Required action: Scan the material and copy out each line where the word "center" occurs.

Provided data:
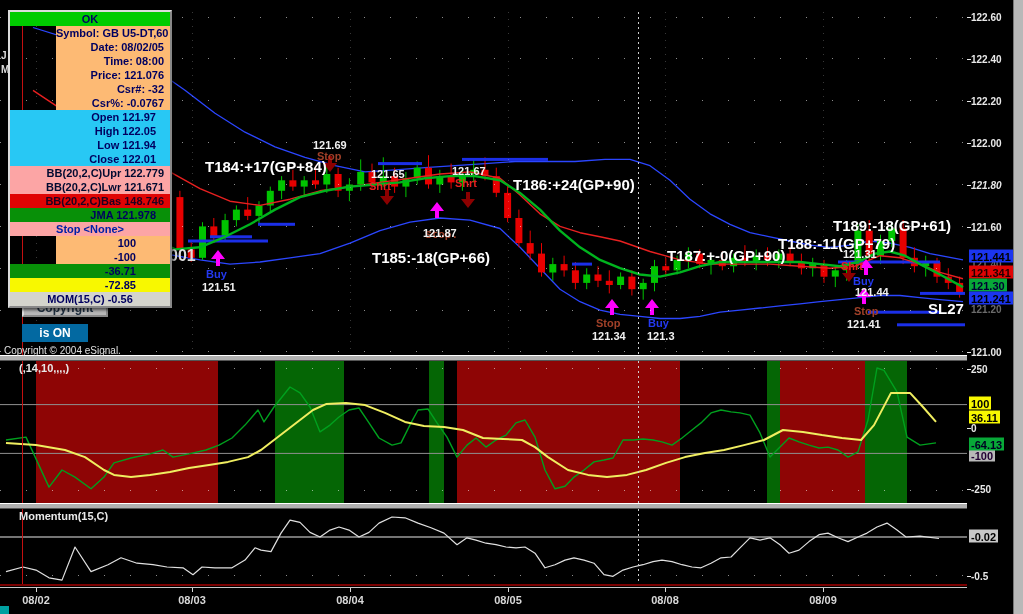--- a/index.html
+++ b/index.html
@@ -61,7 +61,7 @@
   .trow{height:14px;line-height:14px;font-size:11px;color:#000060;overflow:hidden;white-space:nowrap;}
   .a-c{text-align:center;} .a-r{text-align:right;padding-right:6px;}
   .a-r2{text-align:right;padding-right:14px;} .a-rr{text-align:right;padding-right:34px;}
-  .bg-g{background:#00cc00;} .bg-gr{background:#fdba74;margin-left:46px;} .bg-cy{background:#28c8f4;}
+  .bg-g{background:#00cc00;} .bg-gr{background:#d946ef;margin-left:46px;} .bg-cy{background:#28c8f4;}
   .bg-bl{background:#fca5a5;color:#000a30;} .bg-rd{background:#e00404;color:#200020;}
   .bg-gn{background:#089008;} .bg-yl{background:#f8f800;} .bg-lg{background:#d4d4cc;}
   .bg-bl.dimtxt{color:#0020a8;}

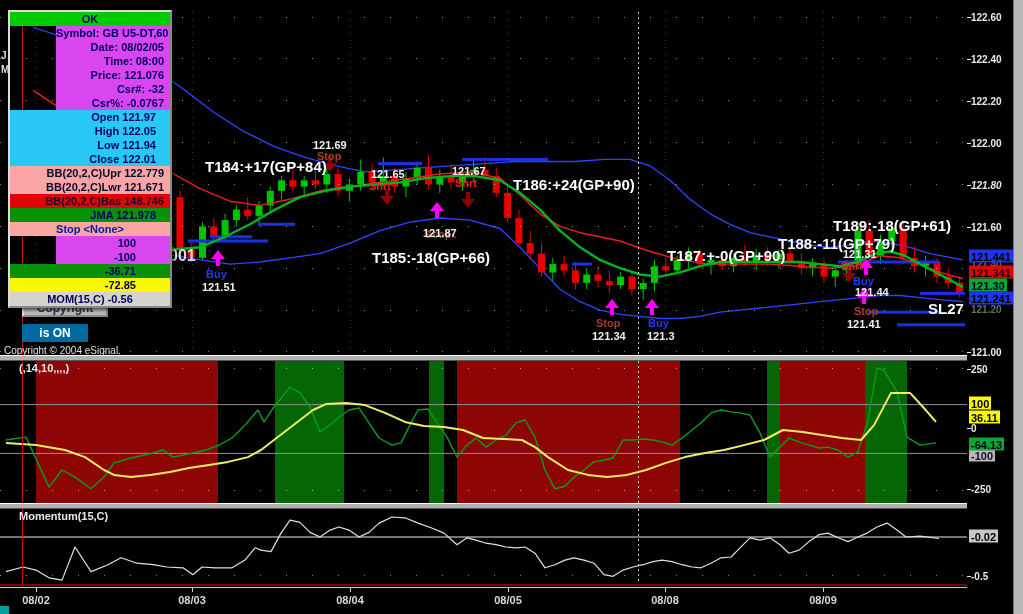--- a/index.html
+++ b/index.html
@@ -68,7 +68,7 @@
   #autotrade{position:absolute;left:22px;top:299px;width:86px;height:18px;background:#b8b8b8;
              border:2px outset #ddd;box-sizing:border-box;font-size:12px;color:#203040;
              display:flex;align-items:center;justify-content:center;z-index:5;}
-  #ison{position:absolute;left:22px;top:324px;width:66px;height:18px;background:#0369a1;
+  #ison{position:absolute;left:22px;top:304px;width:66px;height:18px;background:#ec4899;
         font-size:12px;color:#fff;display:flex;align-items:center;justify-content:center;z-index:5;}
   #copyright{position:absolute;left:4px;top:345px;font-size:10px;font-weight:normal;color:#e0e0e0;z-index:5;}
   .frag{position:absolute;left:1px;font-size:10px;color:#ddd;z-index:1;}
* * *
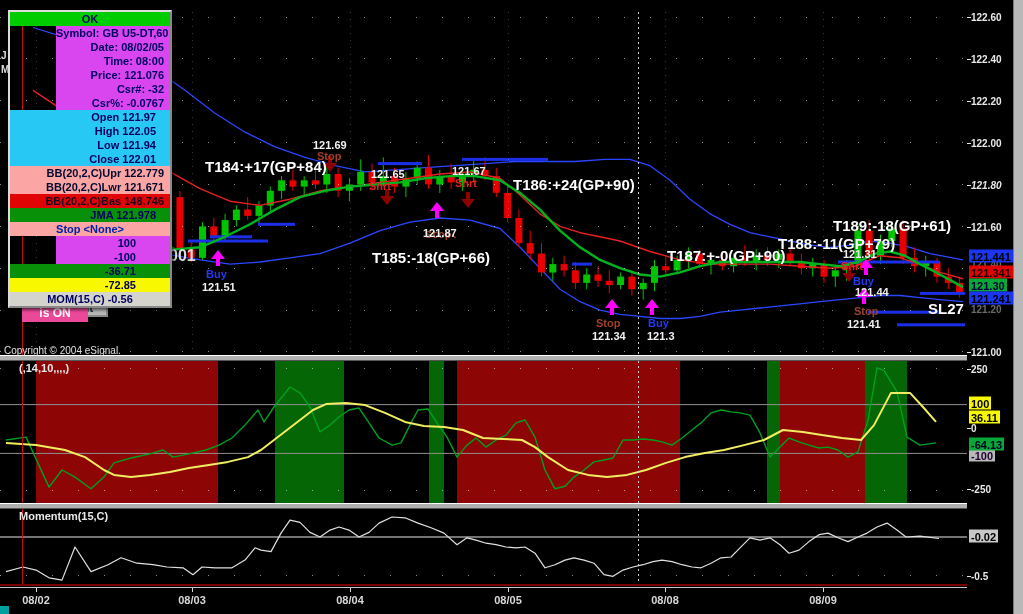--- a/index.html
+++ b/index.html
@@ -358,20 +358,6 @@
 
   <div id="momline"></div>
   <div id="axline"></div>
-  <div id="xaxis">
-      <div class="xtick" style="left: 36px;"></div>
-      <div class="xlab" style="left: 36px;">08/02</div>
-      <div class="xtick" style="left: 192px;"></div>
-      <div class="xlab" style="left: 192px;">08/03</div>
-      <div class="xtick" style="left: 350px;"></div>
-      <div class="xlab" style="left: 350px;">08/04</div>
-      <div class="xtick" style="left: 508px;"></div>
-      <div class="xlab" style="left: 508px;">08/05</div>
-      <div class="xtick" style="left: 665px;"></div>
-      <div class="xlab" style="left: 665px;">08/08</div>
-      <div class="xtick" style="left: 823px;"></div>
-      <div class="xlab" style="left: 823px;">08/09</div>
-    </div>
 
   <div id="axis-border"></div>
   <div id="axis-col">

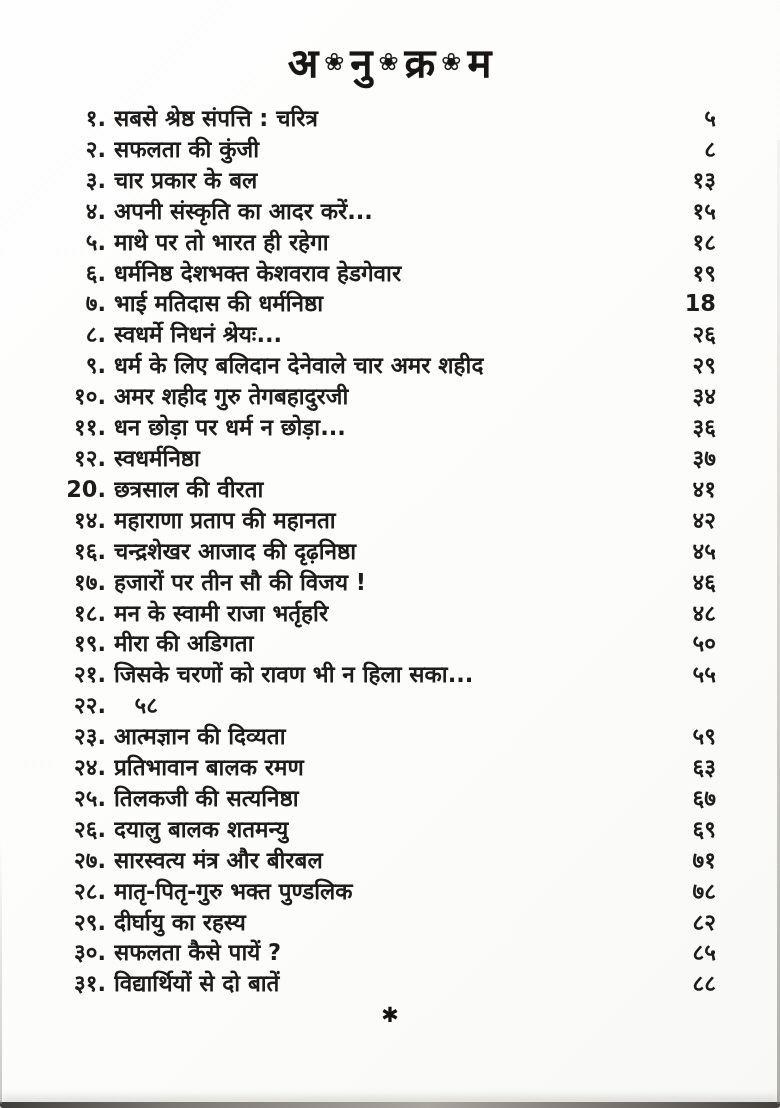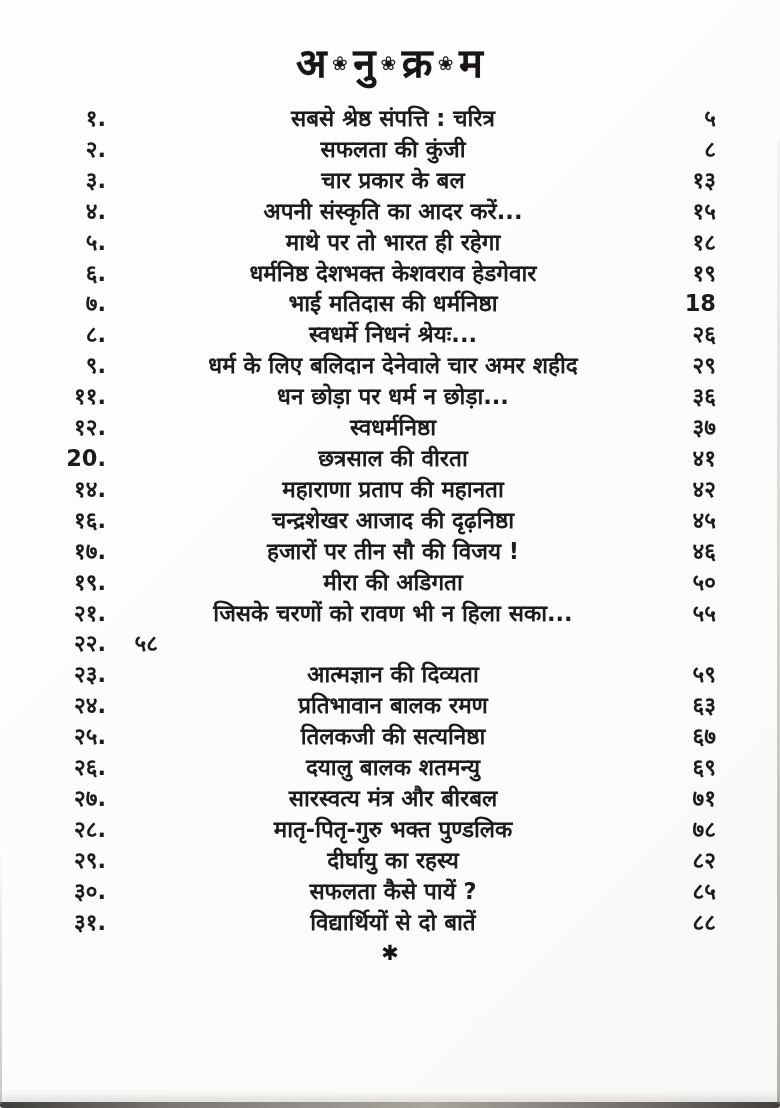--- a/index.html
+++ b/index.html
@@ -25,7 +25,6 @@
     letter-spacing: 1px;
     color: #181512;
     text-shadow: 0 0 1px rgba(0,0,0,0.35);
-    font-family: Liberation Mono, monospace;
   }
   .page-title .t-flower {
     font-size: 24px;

Output for this exercise:
   .a-c{text-align:center;} .a-r{text-align:right;padding-right:6px;}
              display:flex;align-items:center;justify-content:center;z-index:5;}
         font-size:12px;color:#fff;display:flex;align-items:center;justify-content:center;z-index:5;}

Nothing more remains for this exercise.